Today, his experience at Casey’s Auto Body has taught him how to work in basically every position in the shop. He conducts repairs after the disassembly process, multitasks and takes over assistant manager duties when needed. He meets with his technician team and the manager each morning for roughly 15 minutes to go over the daily production schedule.  

Gorsuch says while the shop has one painter, one bumper technician and one technician, Wisniewski takes on all the other shop responsibilities.

“He’s managing three individuals in the shop plus taking on his own workload,” Gorsuch says.

If the manager needs to step away from the front office to paint a vehicle, Wisniewski will take over the customer service tasks like answering the phone and greeting new people.

Today, the shop is receives more cars than it can handle and will most likely need to expand in the future, he says.


The “It” Factor

Wisniewski says that his success throughout the years is from maintaining an attention to detail and then applying that to the car.

Gorsuch says Wisniewski’s patience, methodology and attention to detail can also be seen when he made his own kitchen cabinets.
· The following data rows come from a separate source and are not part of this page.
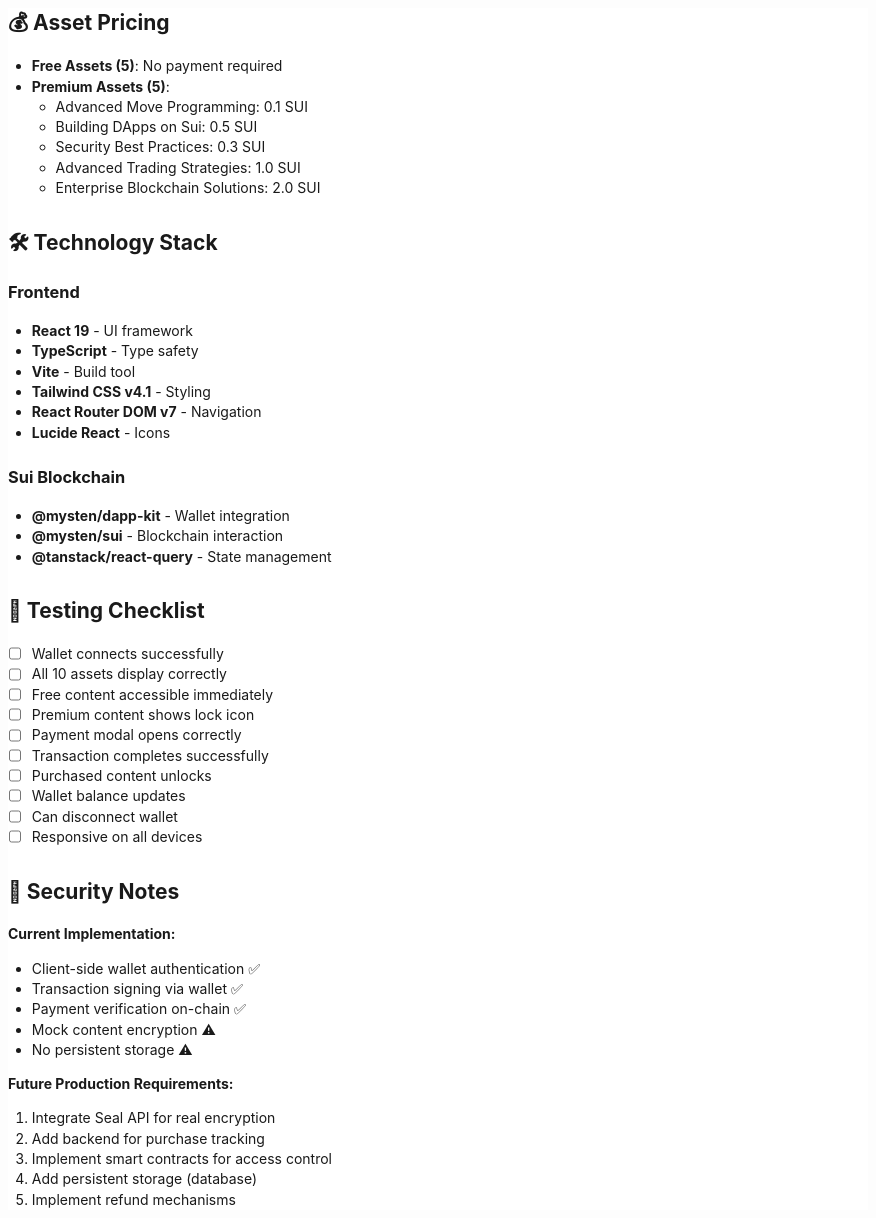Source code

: ## 💰 Asset Pricing

- **Free Assets (5)**: No payment required
- **Premium Assets (5)**:
  - Advanced Move Programming: 0.1 SUI
  - Building DApps on Sui: 0.5 SUI
  - Security Best Practices: 0.3 SUI
  - Advanced Trading Strategies: 1.0 SUI
  - Enterprise Blockchain Solutions: 2.0 SUI

## 🛠️ Technology Stack

### Frontend
- **React 19** - UI framework
- **TypeScript** - Type safety
- **Vite** - Build tool
- **Tailwind CSS v4.1** - Styling
- **React Router DOM v7** - Navigation
- **Lucide React** - Icons

### Sui Blockchain
- **@mysten/dapp-kit** - Wallet integration
- **@mysten/sui** - Blockchain interaction
- **@tanstack/react-query** - State management

## 🧪 Testing Checklist

- [ ] Wallet connects successfully
- [ ] All 10 assets display correctly
- [ ] Free content accessible immediately
- [ ] Premium content shows lock icon
- [ ] Payment modal opens correctly
- [ ] Transaction completes successfully
- [ ] Purchased content unlocks
- [ ] Wallet balance updates
- [ ] Can disconnect wallet
- [ ] Responsive on all devices

## 🔐 Security Notes

**Current Implementation:**
- Client-side wallet authentication ✅
- Transaction signing via wallet ✅
- Payment verification on-chain ✅
- Mock content encryption ⚠️
- No persistent storage ⚠️

**Future Production Requirements:**
1. Integrate Seal API for real encryption
2. Add backend for purchase tracking
3. Implement smart contracts for access control
4. Add persistent storage (database)
5. Implement refund mechanisms
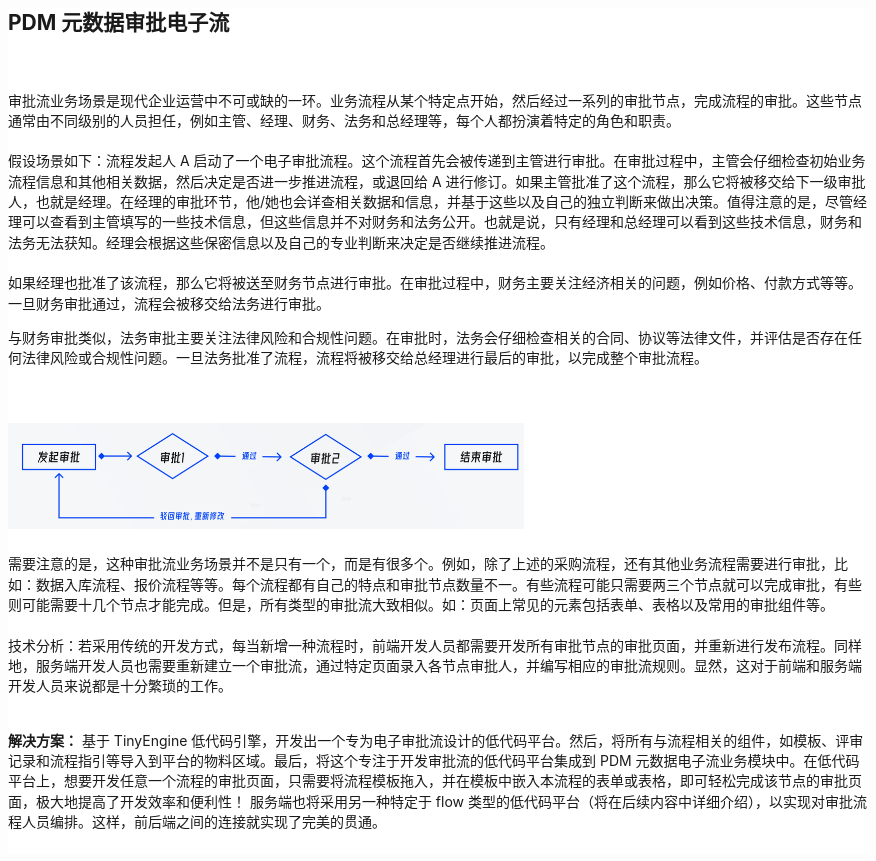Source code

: ## PDM 元数据审批电子流 

<br>

审批流业务场景是现代企业运营中不可或缺的一环。业务流程从某个特定点开始，然后经过一系列的审批节点，完成流程的审批。这些节点通常由不同级别的人员担任，例如主管、经理、财务、法务和总经理等，每个人都扮演着特定的角色和职责。
</br>
</br>
假设场景如下：流程发起人 A 启动了一个电子审批流程。这个流程首先会被传递到主管进行审批。在审批过程中，主管会仔细检查初始业务流程信息和其他相关数据，然后决定是否进一步推进流程，或退回给 A 进行修订。如果主管批准了这个流程，那么它将被移交给下一级审批人，也就是经理。在经理的审批环节，他/她也会详查相关数据和信息，并基于这些以及自己的独立判断来做出决策。值得注意的是，尽管经理可以查看到主管填写的一些技术信息，但这些信息并不对财务和法务公开。也就是说，只有经理和总经理可以看到这些技术信息，财务和法务无法获知。经理会根据这些保密信息以及自己的专业判断来决定是否继续推进流程。
</br>
</br>
如果经理也批准了该流程，那么它将被送至财务节点进行审批。在审批过程中，财务主要关注经济相关的问题，例如价格、付款方式等等。一旦财务审批通过，流程会被移交给法务进行审批。

与财务审批类似，法务审批主要关注法律风险和合规性问题。在审批时，法务会仔细检查相关的合同、协议等法律文件，并评估是否存在任何法律风险或合规性问题。一旦法务批准了流程，流程将被移交给总经理进行最后的审批，以完成整个审批流程。

  </br>
  </br>
  <img src="./imgs/process.png" style="width:60%;">
  </br>
  </br>
  需要注意的是，这种审批流业务场景并不是只有一个，而是有很多个。例如，除了上述的采购流程，还有其他业务流程需要进行审批，比如：数据入库流程、报价流程等等。每个流程都有自己的特点和审批节点数量不一。有些流程可能只需要两三个节点就可以完成审批，有些则可能需要十几个节点才能完成。但是，所有类型的审批流大致相似。如：页面上常见的元素包括表单、表格以及常用的审批组件等。
  </br>
  </br>
  技术分析：若采用传统的开发方式，每当新增一种流程时，前端开发人员都需要开发所有审批节点的审批页面，并重新进行发布流程。同样地，服务端开发人员也需要重新建立一个审批流，通过特定页面录入各节点审批人，并编写相应的审批流规则。显然，这对于前端和服务端开发人员来说都是十分繁琐的工作。<br><br>


<b>解决方案：</b> 基于 TinyEngine 低代码引擎，开发出一个专为电子审批流设计的低代码平台。然后，将所有与流程相关的组件，如模板、评审记录和流程指引等导入到平台的物料区域。最后，将这个专注于开发审批流的低代码平台集成到 PDM 元数据电子流业务模块中。在低代码平台上，想要开发任意一个流程的审批页面，只需要将流程模板拖入，并在模板中嵌入本流程的表单或表格，即可轻松完成该节点的审批页面，极大地提高了开发效率和便利性！
服务端也将采用另一种特定于 flow 类型的低代码平台（将在后续内容中详细介绍），以实现对审批流程人员编排。这样，前后端之间的连接就实现了完美的贯通。<br><br>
“I have a hawk eye and can pick out things fast when there is a problem,” he says.

In his free time, Wisniewski practices woodcrafting. For example, he made a dresser for his 12-year-old son and created it to look like a toolbox.


Teachable Moments

For 25 years, only Wisniewski and Gorsuch worked at the shop, with Wisniewski repairing vehicles and Gorsuch painting them.

Not only does Wisniewski practice his own skills, he also takes time to mentor other students.

“When a kid comes into the shop from school, it’s a different work speed and different environment,” he says.

Wisniewski will work with the students to work in the fast-paced environment and keep track of their responsibilities.

Gorsuch says Wisniewski will do the harder repair on the vehicle and then hand it off to other people.

“At some points, he will do absolutely anything to get the car out and get paid for the job,” he says.